5. Identifying machine learning patterns and behavioral analysis.
The most advanced security tools that retailers can deploy to stop ATOs are based on machine learning to identify and distinguish bots from real user activity. These solutions identify the most sophisticated bot techniques and block automated web attacks. Using machine learning, behavior-based and predictive analytics models, they have the sensitivity to detect traffic patterns and they can quickly identify and mitigate modern ATO attacks. This should be a priority for all retailers concerned about ATOs.
As more households turn to the digital world as their primary way to interact with brands and buy products, cybersecurity should be inherent in ecommerce websites. ATO attacks offer cybercriminals two-edged swords with which they can cause damage and steal money from the customer and the retailer. Protecting against these attacks by interrupting the lifecycle of web attacks and implementing the right solutions should be a top priority for all ecommerce sites today.

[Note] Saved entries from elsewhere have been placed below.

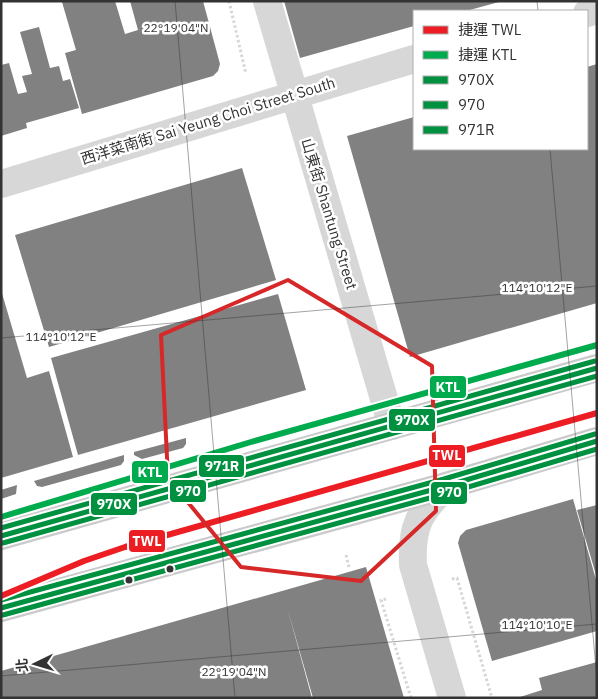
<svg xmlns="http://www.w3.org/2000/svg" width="598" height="699" font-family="'IBM Plex Sans','Noto Sans TC',sans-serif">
<rect width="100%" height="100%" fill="#fff"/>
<path fill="#818181" d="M 66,1 L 115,1 L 125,34 L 138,30 L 130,1 L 203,1 L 220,64 L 218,71 L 213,76 L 82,114 L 65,53 L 76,50 L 62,2 Z
M 284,1 L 499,1 L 499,2 L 466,11 L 414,11 L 414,26 L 300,58 Z
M 39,27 L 50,68 L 59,66 L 63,81 L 70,79 L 79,108 L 26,123 L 27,128 L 1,136 L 1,65 L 9,63 L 18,94 L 27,92 L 22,76 L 32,74 L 20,32 Z
M 597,64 L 597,303 L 410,357 L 347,136 L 414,117 L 414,149 L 587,149 L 587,67 Z
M 242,168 L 276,280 L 49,347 L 15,235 Z
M 1,290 L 27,378 L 49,371 L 73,457 L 1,478 Z
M 278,294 L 306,390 L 78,455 L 51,358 Z
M 186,438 L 186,444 L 183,448 L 142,459 L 134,455 L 134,452 Z
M 124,455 L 124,461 L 121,465 L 42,487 L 37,486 L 34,481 Z
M 17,485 L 16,494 L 1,499 L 1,490 Z
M 573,499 L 597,583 L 597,631 L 492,661 L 458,543 L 460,536 L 466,530 Z
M 597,505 L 597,575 L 596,575 L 577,510 Z
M 366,567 L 404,698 L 313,698 L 287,607 L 312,698 L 1,698 L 1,671 Z
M 597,662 L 597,698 L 517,698 L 542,690 L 539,678 Z"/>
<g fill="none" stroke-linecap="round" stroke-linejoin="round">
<path stroke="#d6d6d6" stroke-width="3" stroke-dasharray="2.5 2.5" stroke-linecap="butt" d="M 229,1 L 246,74
M 346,555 L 349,567
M 452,579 L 457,578 L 492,698
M 386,599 L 381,600 L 411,698"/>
<path stroke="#d7d7d7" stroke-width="28" d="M 267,1 L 392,426
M 587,13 L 597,10
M 1,184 L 414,59
M 446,486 C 419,513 411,526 413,565 L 452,698"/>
<path stroke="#cacaca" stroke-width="28" d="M 1,536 L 597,368
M 1,608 L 446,486 L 597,441"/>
<g stroke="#fff" stroke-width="9">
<path id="bus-1" d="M 1,536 L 597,368
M 1,608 L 446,486 L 597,441"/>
</g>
<g stroke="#fff" stroke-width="9">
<path id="bus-2" d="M 3,543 L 597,376
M 3,615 L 448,493 L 597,449"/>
</g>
<g stroke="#fff" stroke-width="9">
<path id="bus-3" d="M 1,528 L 595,361
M 1,600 L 444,479 L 595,434"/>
</g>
<use href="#bus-1" stroke="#009140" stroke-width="5"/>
<use href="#bus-2" stroke="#009140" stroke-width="5"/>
<use href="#bus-3" stroke="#009140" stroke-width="5"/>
<g stroke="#fff" stroke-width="10">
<path id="metro-1" d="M 1,596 L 84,561 L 125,547 L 597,413"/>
</g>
<g stroke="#fff" stroke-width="10">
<path id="metro-2" d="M 1,517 L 251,442 L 597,345"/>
</g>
<use href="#metro-1" stroke="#ed1d24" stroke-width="6"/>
<use href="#metro-2" stroke="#00ab4e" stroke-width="6"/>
</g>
<path fill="none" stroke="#d62828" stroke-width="4" stroke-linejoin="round" d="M 288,280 L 432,366 L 436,511 L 361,581 L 241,567 L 168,478 L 161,335 Z"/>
<path fill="none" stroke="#333" stroke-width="1" stroke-opacity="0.45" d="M 175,1 L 235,698M 537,1 L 538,11M 550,149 L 597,680M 1,338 L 597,286M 1,676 L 597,624"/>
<g fill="#333" stroke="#fff" stroke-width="2">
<circle cx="170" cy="569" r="4.5"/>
<circle cx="129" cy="580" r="4.5"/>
</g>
<g text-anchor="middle" stroke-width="5" stroke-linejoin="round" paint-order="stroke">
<g font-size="15" fill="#333" stroke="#fff">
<text transform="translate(208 121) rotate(-17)" y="5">西洋菜南街 Sai Yeung Choi Street South</text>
<text transform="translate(329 214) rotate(73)" y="5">山東街 Shantung Street</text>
</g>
</g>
<g font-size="12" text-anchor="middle" fill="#333" stroke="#fff" stroke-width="5" stroke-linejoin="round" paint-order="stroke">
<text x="176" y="32">22°19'04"N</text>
<text x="537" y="292">114°10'12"E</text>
<text x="61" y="341">114°10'12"E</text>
<text x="537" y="629">114°10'10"E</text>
<text x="234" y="676">22°19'04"N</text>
</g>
<g stroke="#fff" stroke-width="2">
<rect x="429" y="375" width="38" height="24" rx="5" fill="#00ab4e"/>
<rect x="388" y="408" width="48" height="24" rx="5" fill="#009140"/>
<rect x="428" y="444" width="38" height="24" rx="5" fill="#ed1d24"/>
<rect x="198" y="454" width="47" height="24" rx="5" fill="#009140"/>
<rect x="131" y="460" width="38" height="24" rx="5" fill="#00ab4e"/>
<rect x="169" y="479" width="38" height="24" rx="5" fill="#009140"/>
<rect x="430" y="481" width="38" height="24" rx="5" fill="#009140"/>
<rect x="90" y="492" width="48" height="24" rx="5" fill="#009140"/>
<rect x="128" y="529" width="38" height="24" rx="5" fill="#ed1d24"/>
</g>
<g font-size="14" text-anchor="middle" font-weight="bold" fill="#fff">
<text x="448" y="392">KTL</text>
<text x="412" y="425">970X</text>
<text x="447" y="460">TWL</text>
<text x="222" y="471">971R</text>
<text x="150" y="477">KTL</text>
<text x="188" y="496">970</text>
<text x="449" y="497">970</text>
<text x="114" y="509">970X</text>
<text x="147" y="546">TWL</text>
</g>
<rect width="598" height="699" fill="none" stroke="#333333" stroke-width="5"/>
<rect x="413" y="10" width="175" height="140" fill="#ffffff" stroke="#adadad"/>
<rect x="423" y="26" width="25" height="8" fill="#ed1d24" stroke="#adadad"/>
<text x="458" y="35" font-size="15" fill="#333333">捷運 TWL</text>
<rect x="423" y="51" width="25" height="8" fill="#00ab4e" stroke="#adadad"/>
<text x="458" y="60" font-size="15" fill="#333333">捷運 KTL</text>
<rect x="423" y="76" width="25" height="8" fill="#009140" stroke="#adadad"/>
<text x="458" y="85" font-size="15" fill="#333333">970X</text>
<rect x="423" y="101" width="25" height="8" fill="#009140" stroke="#adadad"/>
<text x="458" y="110" font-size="15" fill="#333333">970</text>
<rect x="423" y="126" width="25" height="8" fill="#009140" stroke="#adadad"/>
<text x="458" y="135" font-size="15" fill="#333333">971R</text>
<g transform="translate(35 664) rotate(265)" stroke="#ffffff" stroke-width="4" paint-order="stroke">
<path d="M0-4L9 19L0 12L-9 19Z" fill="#333333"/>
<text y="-8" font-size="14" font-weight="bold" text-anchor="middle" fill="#333333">北</text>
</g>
</svg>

Tony Klor is a Security Evangelist at PerimeterX, a leading provider of solutions that detects and stops the abuse of identity and account information on the web. Prior to joining PerimeterX, he held positions at TypingDNA and mobile analytics firm Appsee, which was later acquired by ServiceNow. Klor holds a bachelor’s degree in business management, with a focus on entrepreneurship, from the University of South Carolina.